### Exercise passage
--- --- ---
Time’s sales and profits, like those of most print publications, have been shrinking every year, a situation that made it difficult to sell the magazine, even with its storied past.

In March, Meredith, which agreed to buy Time Inc. in November, announced that it would put Time magazine up for sale, along with Sports Illustrated, Fortune and Money. After nearly six months, Time found its new owners when the software titan Marc Benioff and his wife, Lynne, agreed to pay $190 million in cash for the magazine. Mr. Benioff said he had “always loved it” in a text message interview with The New York Times.

The auction was more complex than Meredith executives had expected. The Des Moines-based publisher specializes in titles focused on home and lifestyle topics, and its advertising business is not designed for news and sports publications. Selling the four publications had always been the plan.

Alan Murray, the chief content officer of the former Time Inc. brands, who helped lead the process, and Meredith’s banking adviser, Citigroup, placed potential bidders into tiered groups. The groups were based on several factors, including the ability to pay and the level of seriousness. Meredith considered selling all the titles together but soon settled on individual transactions. Money will most likely be bundled with Fortune when it is sold.

“It was a learning process for me, and these things just take a lot longer than you think they would,” Mr. Murray said.

Marc Benioff does things his own way: “I didn’t realize two weeks ago I was going to buy Time.”

Sports Illustrated, Fortune and Money should be sold by the end of the year, he said. “There are very healthy, advanced conversations going on,” he added, though he declined to comment on specific suitors. “I’m optimistic.”

Meredith fended off a $325 million offer for Time from David J. Pecker, the media executive who has become a key witness in a federal investigation into President Trump. During the presidential campaign, Mr. Pecker, who publishes The National Enquirer, suppressed the story of a former Playboy model who claimed to have had an affair with Mr. Trump, according to federal prosecutors.

Until a few weeks ago, Mr. Benioff was nearing an agreement to acquire Fortune and Money, according to four people familiar with the sales process who spoke on the condition of anonymity to discuss private talks. He switched his preference to Time when he decided its business was stronger, one of the people said.

Reed Phillips, a longtime investment banker specializing in media transactions, said the purchase price was surprisingly high.

“For a business in decline, that’s a big number,” he said. “It seems that when billionaires buy media assets, it’s almost like they’re making a nonprofit donation. They’re not doing this as a moneymaker. This is more of a cause.”

Meredith had been asking as much as $200 million for Fortune as recently as May, two of the people said. Fortune benefits from a lucrative conference business, but a big share of those profits comes from an event it produces in China for which a municipality pays most of the cost, the people said.

Sports Illustrated, which was priced in the area of $150 million, has drawn intense interest from multiple suitors, including sports figures, the people said. Endeavor, the powerhouse agency representing sports clients and Hollywood talent, considered buying the title but backed off after it decided the magazine wasn’t a fit with its main business, according to a person familiar with the matter who spoke on the condition of anonymity to discuss private talks.
--- --- ---
### Information supplied
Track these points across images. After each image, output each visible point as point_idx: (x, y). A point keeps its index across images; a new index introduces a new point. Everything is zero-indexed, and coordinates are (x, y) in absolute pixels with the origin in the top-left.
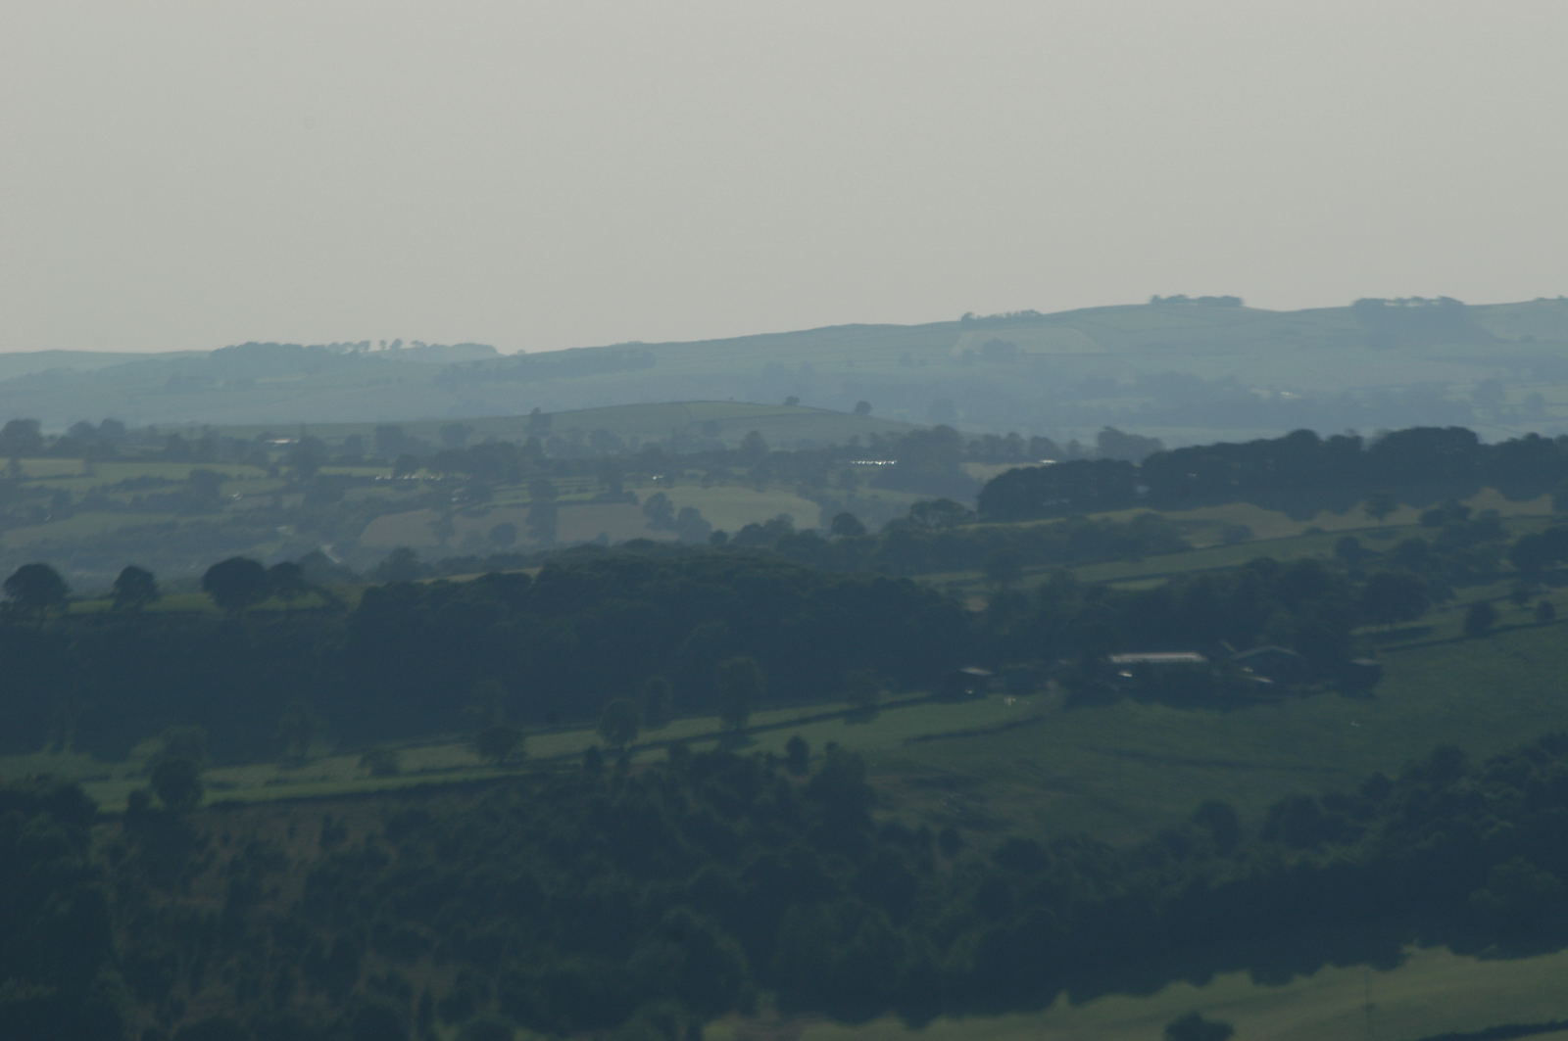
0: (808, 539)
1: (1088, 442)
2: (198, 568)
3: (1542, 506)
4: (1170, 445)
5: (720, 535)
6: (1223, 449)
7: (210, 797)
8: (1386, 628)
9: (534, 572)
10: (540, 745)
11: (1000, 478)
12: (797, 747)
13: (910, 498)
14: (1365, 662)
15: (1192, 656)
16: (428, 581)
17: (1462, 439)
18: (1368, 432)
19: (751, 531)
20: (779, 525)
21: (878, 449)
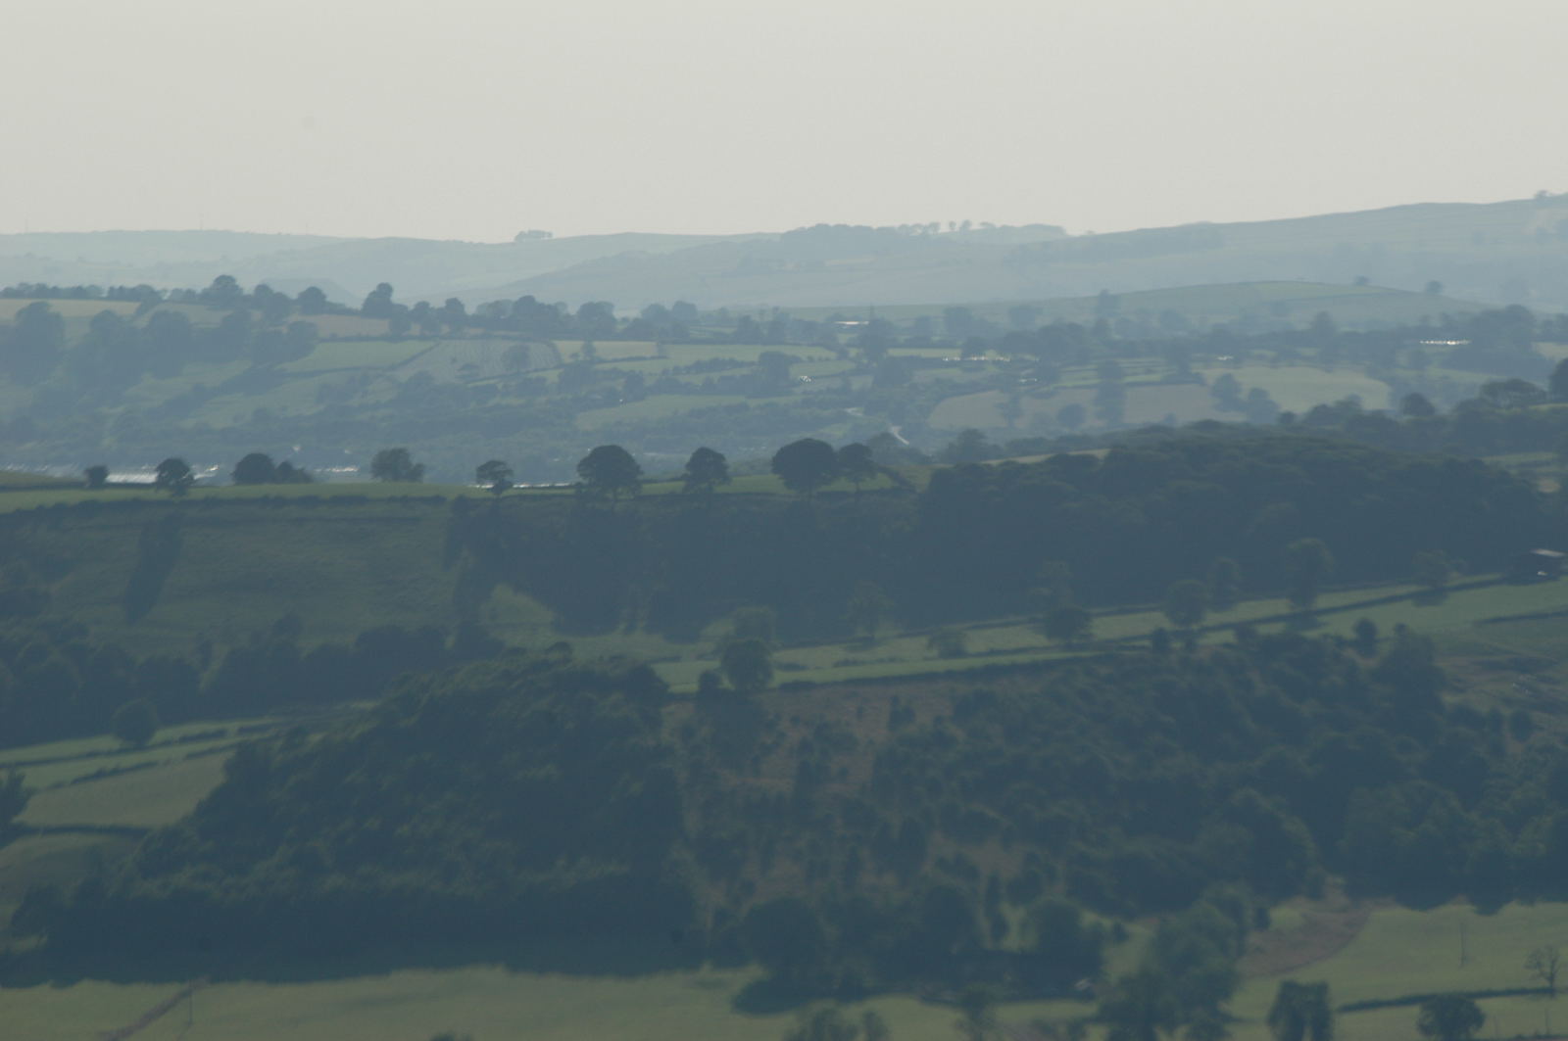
0: (1377, 419)
2: (767, 449)
5: (1288, 417)
7: (780, 677)
9: (1100, 453)
10: (1108, 627)
12: (1366, 630)
13: (1481, 378)
16: (994, 463)
19: (1321, 413)
20: (1349, 406)
21: (1450, 329)
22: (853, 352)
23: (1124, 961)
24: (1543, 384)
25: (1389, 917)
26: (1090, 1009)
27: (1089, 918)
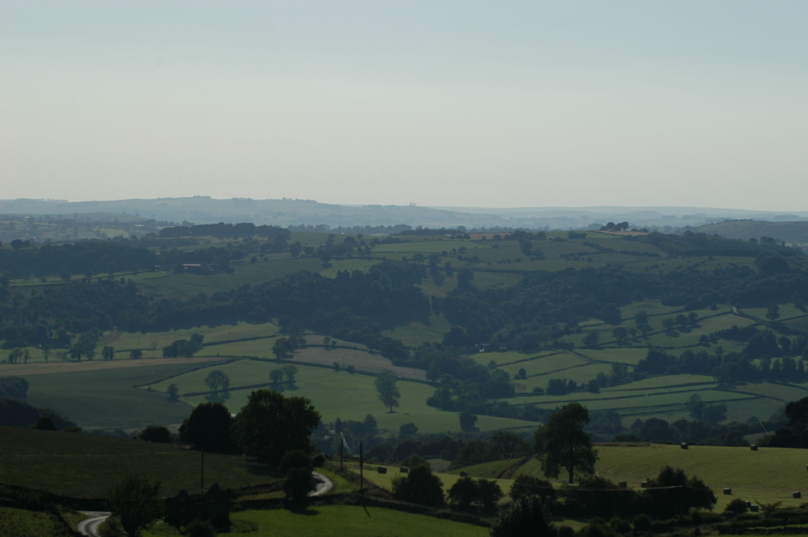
0: (126, 240)
1: (181, 223)
2: (10, 241)
3: (266, 239)
4: (196, 224)
5: (109, 238)
6: (206, 226)
7: (11, 285)
8: (236, 261)
9: (74, 244)
10: (74, 277)
11: (164, 229)
12: (123, 280)
13: (146, 232)
14: (231, 267)
15: (199, 265)
16: (53, 245)
17: (251, 225)
18: (234, 223)
19: (115, 238)
20: (121, 237)
21: (140, 223)
22: (27, 223)
23: (74, 342)
24: (158, 234)
25: (125, 335)
26: (68, 350)
27: (68, 333)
--- --- ---
Write out the passage on the sale of Time magazine exactly, starting at "Alan Murray, the" and ending at "Mr. Murray said.".

Alan Murray, the chief content officer of the former Time Inc. brands, who helped lead the process, and Meredith’s banking adviser, Citigroup, placed potential bidders into tiered groups. The groups were based on several factors, including the ability to pay and the level of seriousness. Meredith considered selling all the titles together but soon settled on individual transactions. Money will most likely be bundled with Fortune when it is sold.

“It was a learning process for me, and these things just take a lot longer than you think they would,” Mr. Murray said.